Key events in history of UK council housing
In 1953 almost a quarter of a million council homes were built.
The Government is launching a £2 billion social housing programme to run until 2028/29.
Here are the key events in the history of council housing in the UK.
– The first major programme of council house building took place between the First and Second World Wars. Some 17,000 homes were built across Britain in 1920/21, jumping quickly to 110,000 in 1921/22. Housing was a big concern for Liberal prime minister David Lloyd George, who had campaigned on the slogan of building homes “fit for heroes”.
– The scale of building fluctuated over the next two decades, peaking in 1938/39, when 122,000 new council houses were completed, but the outbreak of the Second World War in 1939 brought building almost to a halt.
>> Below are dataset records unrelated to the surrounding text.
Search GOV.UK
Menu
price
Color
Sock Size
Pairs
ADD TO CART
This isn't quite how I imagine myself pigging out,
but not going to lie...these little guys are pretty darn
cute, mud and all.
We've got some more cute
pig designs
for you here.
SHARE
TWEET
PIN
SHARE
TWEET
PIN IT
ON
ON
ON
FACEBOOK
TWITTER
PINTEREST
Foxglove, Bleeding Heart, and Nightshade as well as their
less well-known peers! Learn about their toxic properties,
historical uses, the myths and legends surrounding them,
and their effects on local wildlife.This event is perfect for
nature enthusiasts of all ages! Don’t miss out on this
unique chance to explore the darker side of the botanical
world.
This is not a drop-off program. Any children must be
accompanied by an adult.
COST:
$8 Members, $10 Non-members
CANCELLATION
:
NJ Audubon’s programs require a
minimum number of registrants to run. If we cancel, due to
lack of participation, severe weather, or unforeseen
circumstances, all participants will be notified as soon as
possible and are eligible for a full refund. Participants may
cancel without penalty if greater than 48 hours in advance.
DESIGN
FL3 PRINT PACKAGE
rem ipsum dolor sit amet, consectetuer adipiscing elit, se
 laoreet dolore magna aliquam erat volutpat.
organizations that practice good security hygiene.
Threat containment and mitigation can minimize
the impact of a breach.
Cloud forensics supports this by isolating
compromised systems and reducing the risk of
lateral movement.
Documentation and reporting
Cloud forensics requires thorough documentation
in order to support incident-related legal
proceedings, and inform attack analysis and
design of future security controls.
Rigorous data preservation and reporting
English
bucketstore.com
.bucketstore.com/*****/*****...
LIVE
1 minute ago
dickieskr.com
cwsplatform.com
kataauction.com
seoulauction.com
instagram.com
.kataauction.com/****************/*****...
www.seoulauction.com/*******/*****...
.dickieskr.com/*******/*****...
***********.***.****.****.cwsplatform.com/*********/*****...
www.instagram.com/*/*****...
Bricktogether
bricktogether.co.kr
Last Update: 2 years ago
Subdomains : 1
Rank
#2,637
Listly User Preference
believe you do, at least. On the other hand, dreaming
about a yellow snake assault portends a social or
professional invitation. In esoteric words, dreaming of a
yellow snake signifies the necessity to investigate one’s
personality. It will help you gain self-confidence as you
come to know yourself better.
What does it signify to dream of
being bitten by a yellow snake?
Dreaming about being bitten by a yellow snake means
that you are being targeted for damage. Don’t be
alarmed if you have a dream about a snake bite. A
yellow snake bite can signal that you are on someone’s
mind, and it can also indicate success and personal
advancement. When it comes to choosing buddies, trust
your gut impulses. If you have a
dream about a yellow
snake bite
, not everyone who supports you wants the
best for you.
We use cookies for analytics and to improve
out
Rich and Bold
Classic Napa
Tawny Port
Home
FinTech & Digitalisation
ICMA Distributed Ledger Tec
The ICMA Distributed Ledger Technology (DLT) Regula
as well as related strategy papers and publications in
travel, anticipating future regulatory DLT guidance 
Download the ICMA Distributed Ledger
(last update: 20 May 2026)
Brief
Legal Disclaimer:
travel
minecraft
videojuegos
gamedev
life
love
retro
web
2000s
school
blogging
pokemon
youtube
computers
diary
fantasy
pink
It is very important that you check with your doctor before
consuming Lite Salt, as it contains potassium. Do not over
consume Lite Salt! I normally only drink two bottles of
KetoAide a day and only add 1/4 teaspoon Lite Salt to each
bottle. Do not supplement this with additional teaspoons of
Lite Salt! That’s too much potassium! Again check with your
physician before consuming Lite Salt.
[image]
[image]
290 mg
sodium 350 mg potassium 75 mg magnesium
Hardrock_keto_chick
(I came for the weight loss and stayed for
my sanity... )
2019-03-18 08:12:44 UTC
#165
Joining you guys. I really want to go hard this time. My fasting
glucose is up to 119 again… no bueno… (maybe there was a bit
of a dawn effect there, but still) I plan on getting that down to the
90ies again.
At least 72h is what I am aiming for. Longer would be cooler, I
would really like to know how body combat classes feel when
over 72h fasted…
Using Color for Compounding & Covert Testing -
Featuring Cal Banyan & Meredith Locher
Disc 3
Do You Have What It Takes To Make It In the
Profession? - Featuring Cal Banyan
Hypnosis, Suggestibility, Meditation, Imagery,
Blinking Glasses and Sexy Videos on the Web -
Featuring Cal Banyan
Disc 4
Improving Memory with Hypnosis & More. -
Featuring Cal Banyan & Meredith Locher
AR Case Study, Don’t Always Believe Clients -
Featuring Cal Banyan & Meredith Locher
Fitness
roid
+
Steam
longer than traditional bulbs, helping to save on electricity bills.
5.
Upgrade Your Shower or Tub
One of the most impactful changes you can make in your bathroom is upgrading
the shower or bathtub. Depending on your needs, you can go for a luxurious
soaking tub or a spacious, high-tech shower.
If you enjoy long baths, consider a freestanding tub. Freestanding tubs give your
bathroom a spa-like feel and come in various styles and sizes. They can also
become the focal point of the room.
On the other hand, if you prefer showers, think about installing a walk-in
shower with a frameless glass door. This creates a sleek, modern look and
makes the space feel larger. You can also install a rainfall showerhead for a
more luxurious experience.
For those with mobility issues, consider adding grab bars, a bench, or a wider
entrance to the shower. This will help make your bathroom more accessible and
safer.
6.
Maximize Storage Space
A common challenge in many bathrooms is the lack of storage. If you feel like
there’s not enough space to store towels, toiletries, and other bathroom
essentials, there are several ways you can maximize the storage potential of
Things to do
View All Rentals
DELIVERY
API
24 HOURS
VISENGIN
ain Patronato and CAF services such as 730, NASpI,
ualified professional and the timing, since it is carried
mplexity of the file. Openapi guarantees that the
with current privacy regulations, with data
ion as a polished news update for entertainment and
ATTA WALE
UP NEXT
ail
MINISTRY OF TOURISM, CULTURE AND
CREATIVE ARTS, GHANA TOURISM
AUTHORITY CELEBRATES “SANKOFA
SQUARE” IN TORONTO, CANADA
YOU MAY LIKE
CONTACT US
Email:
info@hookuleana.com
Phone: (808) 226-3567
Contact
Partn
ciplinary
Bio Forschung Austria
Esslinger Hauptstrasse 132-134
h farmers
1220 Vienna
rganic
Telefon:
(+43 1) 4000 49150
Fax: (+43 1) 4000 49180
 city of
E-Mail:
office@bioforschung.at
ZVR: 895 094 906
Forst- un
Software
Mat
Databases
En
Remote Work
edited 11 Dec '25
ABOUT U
– It was not until 1946 that major construction began again, hitting 168,780 in 1949. Between then and 1978, the total number of new council homes completed each year in the UK never fell below 100,000.
– Council house building fell dramatically from 1979 onwards. This was a consequence of changes introduced by Conservative governments led by Margaret Thatcher and John Major. Councils were redesignated as “enablers” working with housing associations to deliver accommodation, rather than “providers”. Council tenants were given the chance to purchase their own homes under the Right to Buy scheme, which reduced the stock of council housing. Councils were allowed to keep only a portion of the income from these sales.
– The number of newly built council houses fell from 88,530 in 1980 to 17,710 in 1990. The decline accelerated in the next two decades, hitting a low of just 130 in 2004. By comparison, in 2004 20,660 new homes were completed by housing associations, while 182,700 were completed by private firms.
– In recent years housebuilding by local authorities has picked up again. In 2017 a provisional total of 3,280 were built by councils across the UK. But this was still only 1.7% of the total new homes completed in the UK in 2017, with 16.6% built by housing associations and 81.7% privately.